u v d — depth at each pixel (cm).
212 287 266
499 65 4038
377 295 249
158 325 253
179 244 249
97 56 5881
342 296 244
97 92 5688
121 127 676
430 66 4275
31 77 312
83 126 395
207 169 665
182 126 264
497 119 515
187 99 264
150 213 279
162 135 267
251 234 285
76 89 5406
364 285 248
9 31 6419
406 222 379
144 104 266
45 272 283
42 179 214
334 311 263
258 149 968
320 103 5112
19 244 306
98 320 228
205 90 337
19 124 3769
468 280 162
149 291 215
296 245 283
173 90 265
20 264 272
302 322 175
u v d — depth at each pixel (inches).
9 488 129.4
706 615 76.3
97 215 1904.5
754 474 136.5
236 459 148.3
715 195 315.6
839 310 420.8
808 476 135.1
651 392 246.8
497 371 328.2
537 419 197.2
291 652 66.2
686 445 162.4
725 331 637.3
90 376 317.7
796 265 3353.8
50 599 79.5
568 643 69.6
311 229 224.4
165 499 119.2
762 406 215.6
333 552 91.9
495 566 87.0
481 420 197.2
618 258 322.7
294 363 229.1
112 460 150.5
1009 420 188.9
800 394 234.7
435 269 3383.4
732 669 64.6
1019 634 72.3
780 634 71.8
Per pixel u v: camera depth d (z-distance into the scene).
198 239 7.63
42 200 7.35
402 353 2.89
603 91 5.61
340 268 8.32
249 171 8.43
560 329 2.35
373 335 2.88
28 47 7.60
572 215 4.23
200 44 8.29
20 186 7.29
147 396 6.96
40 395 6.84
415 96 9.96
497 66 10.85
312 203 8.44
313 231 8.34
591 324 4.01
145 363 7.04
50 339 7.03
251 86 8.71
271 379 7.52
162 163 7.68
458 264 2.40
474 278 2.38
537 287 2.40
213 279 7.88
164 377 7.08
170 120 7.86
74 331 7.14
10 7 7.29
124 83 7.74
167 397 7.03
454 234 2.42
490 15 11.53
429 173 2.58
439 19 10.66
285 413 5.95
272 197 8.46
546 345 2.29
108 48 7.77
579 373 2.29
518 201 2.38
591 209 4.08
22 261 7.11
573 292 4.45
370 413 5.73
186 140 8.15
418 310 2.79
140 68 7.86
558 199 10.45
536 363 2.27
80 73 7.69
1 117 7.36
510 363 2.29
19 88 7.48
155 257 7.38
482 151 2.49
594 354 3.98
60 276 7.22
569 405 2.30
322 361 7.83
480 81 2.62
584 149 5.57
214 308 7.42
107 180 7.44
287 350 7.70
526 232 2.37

----------

* Task requirements *
Of the lines above, retype only those from the line containing "754 474 136.5" through the line containing "480 81 2.62", including both, exactly.

* Solution to this problem *
754 474 136.5
236 459 148.3
715 195 315.6
839 310 420.8
808 476 135.1
651 392 246.8
497 371 328.2
537 419 197.2
291 652 66.2
686 445 162.4
725 331 637.3
90 376 317.7
796 265 3353.8
50 599 79.5
568 643 69.6
311 229 224.4
165 499 119.2
762 406 215.6
333 552 91.9
495 566 87.0
481 420 197.2
618 258 322.7
294 363 229.1
112 460 150.5
1009 420 188.9
800 394 234.7
435 269 3383.4
732 669 64.6
1019 634 72.3
780 634 71.8
Per pixel u v: camera depth d (z-distance into the scene).
198 239 7.63
42 200 7.35
402 353 2.89
603 91 5.61
340 268 8.32
249 171 8.43
560 329 2.35
373 335 2.88
28 47 7.60
572 215 4.23
200 44 8.29
20 186 7.29
147 396 6.96
40 395 6.84
415 96 9.96
497 66 10.85
312 203 8.44
313 231 8.34
591 324 4.01
145 363 7.04
50 339 7.03
251 86 8.71
271 379 7.52
162 163 7.68
458 264 2.40
474 278 2.38
537 287 2.40
213 279 7.88
164 377 7.08
170 120 7.86
74 331 7.14
10 7 7.29
124 83 7.74
167 397 7.03
454 234 2.42
490 15 11.53
429 173 2.58
439 19 10.66
285 413 5.95
272 197 8.46
546 345 2.29
108 48 7.77
579 373 2.29
518 201 2.38
591 209 4.08
22 261 7.11
573 292 4.45
370 413 5.73
186 140 8.15
418 310 2.79
140 68 7.86
558 199 10.45
536 363 2.27
80 73 7.69
1 117 7.36
510 363 2.29
19 88 7.48
155 257 7.38
482 151 2.49
594 354 3.98
60 276 7.22
569 405 2.30
322 361 7.83
480 81 2.62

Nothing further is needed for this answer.